Scoop : des fois, l'hiver, fait pas chaud...

Laissons-nous aller à un petit mouvement d'humeur saisonnier : Massacres en Syrie, crise alimentaire dans le Sahel, révolution confisquée en Egypte, extrême-droite au pouvoir en Hongrie? Oui, bon, d'accord, on sait. Mais nous, notre problème, c'est qu'il fait froid en hiver. Une conduite d'eau rompt à cause du froid, un quai est fermé, c'est le bordel dans la circulation, y'a des bouchons partout, les Bains des Pâquis sont fermés à cause du gel, la Ville de Genève a prolongé les heures d'ouverture de ses lieux d'accueil de sans-abris, les cartes SIM des I-pad déclarent forfait, les chantiers ferment, les aiguillages des CFF gèlent... C'est l'hiver, quoi... Et c'est apparemment le sujet de préoccupation principal de nos concitoyens, l'hiver. Comme si en février, on s'attendait à être en une autre saison qu'en hiver, dans nos pays.

Et tout ça n'empêche pas que le climat se réchauffe...


L'été, nous faisons tourner nos climatiseurs. L'hiver, nous avons nos chauffages centraux et nos chauffages d'appoint. La consommation d'électricité est en ce moment de 5 à 15 % supérieure à celle de février de l'année dernière (alors que seuls 10 % des ménages suisses sont principalement équipés de chauffage électrique...). La consommation d'électricité augmente chaque année de 2 % et on entend déjà murmurer le lobby nucléaire : sans nos centrales, vous allez vous les geler... Les saisons, dans nos villes, nous ne les voyons plus qu'à la couleur des arbres ou à la présence ou non de chaufferettes sur les terrasses des bistrots. En somme, nous avons installé sous nos latitudes un climat tropical : une saison sèche, une saison des pluies, et la même température hiver comme été là où nous habitons et où nous travaillons. A moins de 18 degrés, les écoles ferment. Si les hivers à venir ressemblent à ces quelques jours de froidure, quelques mercredis matin scolaires vont passer à la trappe.

Si l'hiver ne tuait pas, l'hiver nous siérait comme une houppelande. Mais l'hiver tue. Il est vrai qu'il ne tue pas ceux qui s'en plaignent le plus. Il tue les pauvres. Il tue les sans-abri. Il ne nous tue pas, nous. A peine nous refroidit-il, pour le temps compté que nous passons hors des lieux chauffés, ventilés, climatisés. Au fond, ce n'est même pas l'hiver qui tue : comme le titre l'Huma, c'est la pauvreté qui tue. A Genève, l'exclusion a tué une personne dans le camp des « Indignés » (« je vous l'avais bien dit », croassent quelques vautours). En Europe, au moins 360 personnes sont déjà mortes de froid. Dont 21 personnes en Italie. Et 19 personnes en Algérie. Mais nous, on est au chaud. Ou on y va.
Et c'est donc bien au chaud qu'on se permettra de vous rappeler, à vous qui êtes aussi bien au chaud, que nos quelques jours de froidure hivernale n'ont rien de commun avec les hivers d'antan, et que lors même que nous geignons sur la bise frisquette, le climat de la planète, lui, continue de se réchauffer, et notre environnement de se dégrader. Entre autres raisons, plus décisives, parce que nous ne supportons plus de vivre et de travailler dans des locaux où la température serait inférieure à dix-huit degrés centigrades.
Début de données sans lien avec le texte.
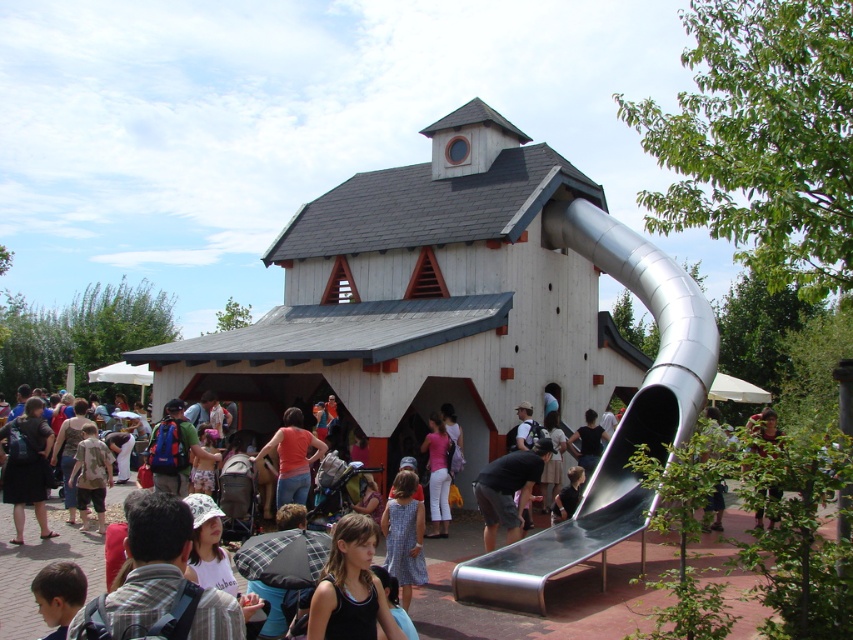
Question: Among these points, which one is farthest from the camera?

Choices:
 (A) (560, 493)
 (B) (523, 465)
 (C) (277, 452)
 (D) (759, 518)

Answer: (D)

Question: Which point is closer to the camera taking this photo?

Choices:
 (A) (300, 440)
 (B) (634, 506)
 (C) (555, 508)

Answer: (B)

Question: Does green leafy tree at lower right appear over matte black shirt at lower center?

Choices:
 (A) yes
 (B) no

Answer: (A)

Question: Does matte orange tank top at center appear on the left side of matte black shirt at lower center?

Choices:
 (A) yes
 (B) no

Answer: (A)

Question: Is metallic smooth slide at right below matte black shirt at lower center?

Choices:
 (A) no
 (B) yes

Answer: (A)

Question: Which object is the closest to the matte black shirt at lower center?

Choices:
 (A) dark gray fabric shirt at center
 (B) green leafy tree at lower right
 (C) metallic smooth slide at right
 (D) matte orange tank top at center

Answer: (A)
« La cause principale de la dégradation continue de l'environnement mondial est un schéma de consommation et de production non viable, notamment dans les pays industrialisés, qui est extrêmement préoccupant dans la mesure où il aggrave la pauvreté et les déséquilibres » : ainsi s'exprimait en 1992 la déclaration finale du « Sommet de la Terre », à Rio de Janeiro. Et deux conventions sur les changements climatiques et la diversité, plus un plan de «développement durable» (l'« Agenda 21 »), suivirent. Vingt ans plus tard, on n'est toujours pas sorti du «schéma de consommation et de production non viable», et le « développement durable » apparaît pour ce qu'il est : une tentative de sauvegarder l'essentiel de ce « schéma », d'en pérenniser les « lois » fondamentales -celle du profit et celle de la propriété privée des moyens de production. Mais aussi nos habitudes de consommation. Et nos frilosités.
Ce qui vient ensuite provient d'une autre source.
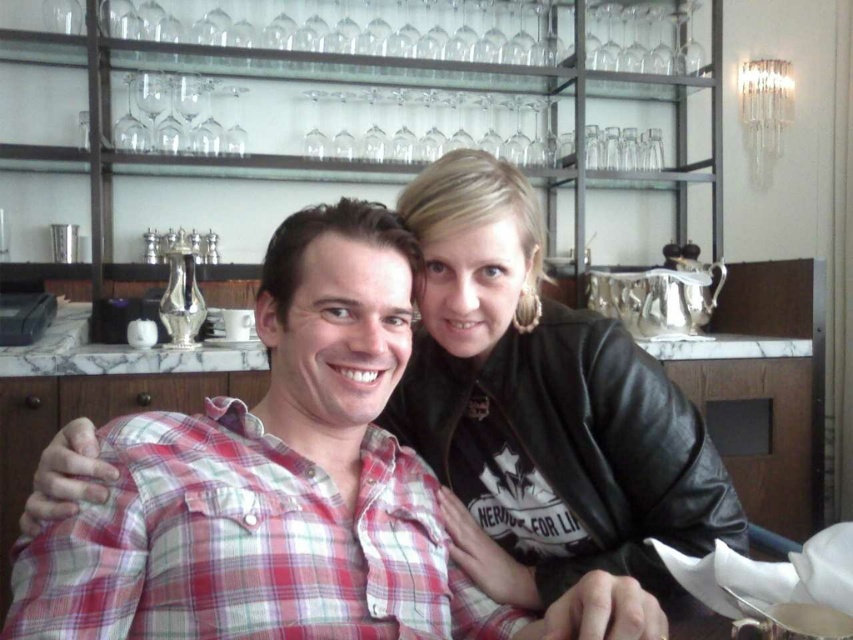
Question: Does plaid cotton shirt at center have a lesser width compared to black leather jacket at upper right?

Choices:
 (A) yes
 (B) no

Answer: (B)

Question: Among these points, which one is nearest to the camera?

Choices:
 (A) (538, 404)
 (B) (383, 384)

Answer: (B)

Question: Does plaid cotton shirt at center appear under black leather jacket at upper right?

Choices:
 (A) no
 (B) yes

Answer: (A)

Question: Can you confirm if plaid cotton shirt at center is wider than black leather jacket at upper right?

Choices:
 (A) yes
 (B) no

Answer: (A)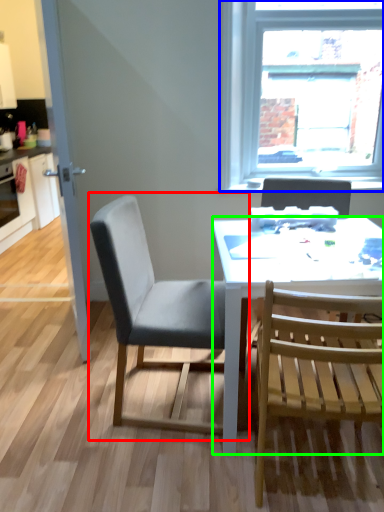
Question: Which is nearer to the chair (highlighted by a red box)? window (highlighted by a blue box) or desk (highlighted by a green box).

Choices:
 (A) window
 (B) desk

Answer: (B)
Voilà, c'est dit. Il fallait bien qu'on vous le serve, notre petit couplet décroissant, par ce joli temps d'hiver... Ce n'est pas le bon moment ? Non. Mais c'est justement pour cela qu'on l'a choisi. C'est ce qui s'appelle ramer à contre-courant. Ou prêcher dans le désert. Ou ouvrir la fenêtre quand il fait moins quinze dehors.